Search-Augmented RL Reward

Reward Design Text Deep Research
Created by: Xiangkun Hu
2025-09-03

Motivation

Reinforcement learning has shown great promise for improving language model reasoning capabilities. However, some problems requires the model to search for information to answer the question. This task is to design a reward function for training language models with search-augmented reasoning capabilities.

Task

Design the reward function

Your task is to design and implement a creative and effective reward function for training language models on search-augmented reasoning tasks. You need to design a reward function that provide a clear reward signal for the RL training. The reward function should be able to guide the model to learn to search for information and answer the question correctly. The reward function should be able to handle the following cases:

  • Reward the model for giving the correct answer.
  • Give negative rewards for invalid format of the response.

These are the two very basic aspects of the reward function, you can imagine more creative ways for giving rewards.

Implement the reward function in verl

verl is one of the most popular framework for RL training on LLMs, and we have provide the codebase for you in repositories/verl.
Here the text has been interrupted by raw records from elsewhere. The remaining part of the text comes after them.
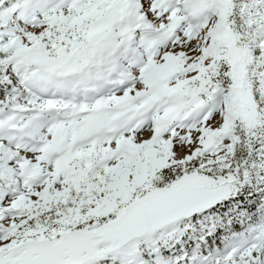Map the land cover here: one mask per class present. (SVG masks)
Instances as JSON below:
<instances>
[{
    "label": "snow or ice",
    "instance_id": "1",
    "mask_svg": "<svg viewBox=\"0 0 264 264\" xmlns=\"http://www.w3.org/2000/svg\"><path fill=\"white\" fill-rule=\"evenodd\" d=\"M0 264H264V0H0Z\"/></svg>",
    "mask_w": 264,
    "mask_h": 264
}]
</instances>
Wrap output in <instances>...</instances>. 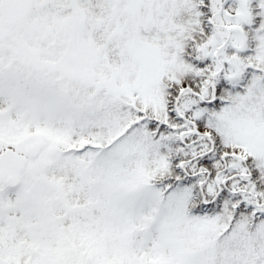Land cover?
Segmentation results:
<instances>
[{
  "label": "snow or ice",
  "instance_id": "obj_1",
  "mask_svg": "<svg viewBox=\"0 0 264 264\" xmlns=\"http://www.w3.org/2000/svg\"><path fill=\"white\" fill-rule=\"evenodd\" d=\"M0 264H264V0H0Z\"/></svg>",
  "mask_w": 264,
  "mask_h": 264
}]
</instances>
You should implement the reward funciton in this codebase.

Training a Qwen-2.5-3B-Base model

Once you have finished coding, you can use the following command to train a Qwen-2.5-3B-Base model:

cd /workspace/task
# start the search service
bash scripts/retriever_launch.sh

# train the model
cd /workspace/task/repositories
bash train_grpo.sh

Data

We provide a training set, dev set and a test set for you:

  • Training set is stored in /workspace/data/datasets/train.parquet
  • Dev set is stored in /workspace/data/datasets/dev.parquet
  • Test set is stored in /workspace/data/datasets/test_no_answer.parquet.

Each example in the training set and dev set contains the following fields:

  • id: str, The id of the example.
  • question: str, The question to answer.
  • golden_answers: list[str], The golden answers to the question. Each answer is a short answer.
  • prompt: list[dict], The first user message to the model with the format of [{"role": "user", "content": "<the content of the question>"}]
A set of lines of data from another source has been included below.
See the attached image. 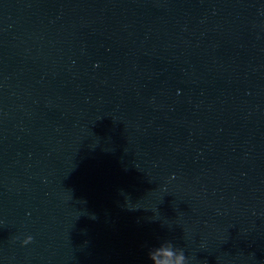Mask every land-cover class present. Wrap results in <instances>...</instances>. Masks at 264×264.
I'll list each match as a JSON object with an SVG mask.
<instances>
[{
	"label": "clouds",
	"instance_id": "clouds-1",
	"mask_svg": "<svg viewBox=\"0 0 264 264\" xmlns=\"http://www.w3.org/2000/svg\"><path fill=\"white\" fill-rule=\"evenodd\" d=\"M32 240L33 237L29 235L21 243L27 245ZM143 247L146 249L147 260L150 264H189L184 249L178 247L172 240L161 239L155 245L145 244Z\"/></svg>",
	"mask_w": 264,
	"mask_h": 264
}]
</instances>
There are no golden_answers in this test set. Once you have trained the model, you should perform inference on this dataset and submit it for evaluation. (Return all datas.)

Constraint

  • Time budget: 24 hours maximum.
  • You can only use the verl codebase that we provided to you in /workspace/task/repositories/verl.
  • You can only generate the answer based on the Qwen 2.5 3B model that you trained on the training set. We have a monitor to check whether you have followed this rule. If you violate this rule, you will be disqualified.

Evaluation

Evaluation Metric

We use Exact Match (EM) as the evaluation metric. If the model’s predicted answer matches any answer in the golden_answers in lower case, the prediction is considered as correct.

Serve vllm server for inference

Before evaluation on dev/test set, you should first use vLLM to serve the trained model as a LLM service on http://localhost:8000. You should change the <model_path> to your model path in /workspace/task/vllm_inference.sh and use the following command to start the service:

bash /workspace/task/vllm_inference.sh

Make sure the service is running before executing the generation function, as it will make API calls to this endpoint. Make sure the service is not running before training

Then you can run the /workspace/task/inference.py on the dev/test dataset to score of your workflow. When you find the score is lower than your expected, you can modify your workflow and try to run again.

Evaluate on the dev set

Run the following command to generate the predictions and get the evaluation result on the dev set:

cd /workspace/task/scripts
python inference.py --split=dev

Evaluate on the test set

Run the following command to generate the predictions the test set:

cd /workspace/task/scripts
python inference.py --split=test --output_dir ${base_ai_engineer_path}/evaluations/${task_name}/data/references

This will produce an output file in /workspace/data/outputs/test.json, then you can submit this file for evaluation.

Environment

Execution Environment

A inference Conda environment, /workspace/conda, has been provided for this task. This environment includes the following key packages:

  • Python 3.10
  • PyTorch 2.0+ with CUDA support
  • Transformers 4.47.1
  • numpy, pandas

A retreiver Conda environment, /workspace/conda_retriever, has also been provided for this task, which is used for running retriever_launch.sh.

Scripts

You can generate scripts in the /workspace/task/scripts directory. You should not modify scripts that are originally in the /workspace/task/scripts directory.

The following scripts are provided to you, do not modify them:

  • /workspace/task/scripts/retriever_launch.sh: The script for launching the retriever. You should run this script before inference.
  • /workspace_backup/task/scripts/retrieval_server.py: The file for launching the retriever.